—Originally published 7.23.04
Box-office receipts say otherwise, but it's time for Will Smith to find himself a new summer character because he's been playing essentially the same one, oh, forever.
Smith's charming, smart-alecky personality has propped up many an average summer flick, but the act wears out quickly in his new movie, "I, Robot."
Directed by Alex Proyas ("The Crow") and "suggested" by the Isaac Asimov short-story collection (as the end credits tell us), "I, Robot" takes place in 2035, a time when cars drive themselves and don't run on gas, and three beers cost $46.50. The story follows Chicago cop Del Spooner (Smith), an anachronistic techno-phobe who sports leather and Converse All-Stars while struggling to convince the world it's too dependent on machines.
Spooner is a bit of a loose cannon, because everyone else seems to have no trouble with the notion of one robot for every five humans. The character should feel familiar, because it's different in name only from Smith's other moneymaking aliases, including Det. Mike Rowley ("Bad Boys"), Agent Jay ("Men in Black"), Capt. Jim West ("Wild Wild West") and Capt. Steve Hiller ("Independence Day"). Here Smith wisecracks at everything that moves -- humans, robots, cats, whatever -- yells and runs a lot, and little else.
The cop's radar is going full-throttle right from the start, as he's called to investigate the "suicide" of Dr. Alfred Lanning (James Cromwell), head of the robotics division for parent company USR. Spooner is convinced Lanning's best bot, Sonny (voiced by Alan Tudyk), killed the doctor in direct violation of his programming. With the help of "robot psychiatrist" Susan Calvin (Bridget Moynahan), Spooner spends the rest of the two-hour film trying -- against seemingly insurmountable odds and robots -- to prove his case and save the world from the machines (don't call him Neo).
For all of Smith's pre-release chatter about going "smart" for summer, there is only a marginal difference between "I, Robot" and his other warm-weather flicks, and this one isn't ultimately as satisfying as "Independence Day" or the first "Men in Black". The main question of the movie -- is artificial intelligence a good thing? -- is a good one to ponder, but this film doesn't slow down long enough to really consider it. Instead, the question is ultimately buried beneath an avalanche of vigilante heroics and special effects and then answered in a bit of corny dialogue right before the end.
Yet it's those effects -- as opposed to Big Willie Style -- that save "I, Robot" from the summer garbage bin.

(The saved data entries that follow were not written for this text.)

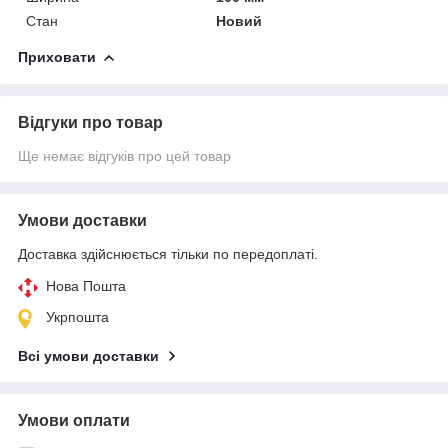
Стан
Новий
Приховати
Відгуки про товар
Ще немає відгуків про цей товар
Умови доставки
Доставка здійснюється тільки по передоплаті.
Нова Пошта
Укрпошта
Всі умови доставки
Умови оплати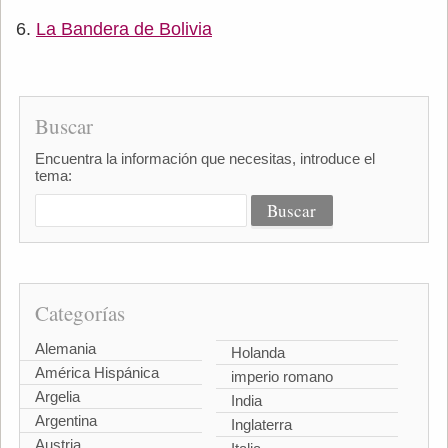
La Bandera de Bolivia
Buscar
Encuentra la información que necesitas, introduce el
tema:
Categorías
Alemania
Holanda
América Hispánica
imperio romano
Argelia
India
Argentina
Inglaterra
Austria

Produced by Weta Digital, the wizards behind "The Lord of the Rings," the metalheads and action sequences in "I, Robot" are spectacular, further distancing the New Zealand company from all its competitors -- this is what George Lucas' "Attack of the Clones" should have looked like.
Sonny is a wondrous creation, and even though we know he's computer-generated, the illusion of reality rarely falters. For those who don't care about little things like character development and dialogue, there are several action scenes of note, including Spooner and Calvin tracking Sonny amongst a field of his brethren, and a subterranean car chase in which Spooner's sleek Audi is attacked by a multitude of robots.
But the best action flicks are grounded in humanity and relatable characters; in that respect, Proyas' film never sniffs the territory covered so well by "The Terminator" two decades ago. It's cool to look at, but rarely thrilling.
For a movie that focuses heavily on robots' lack of human emotion, "I, Robot" has little heart of its own.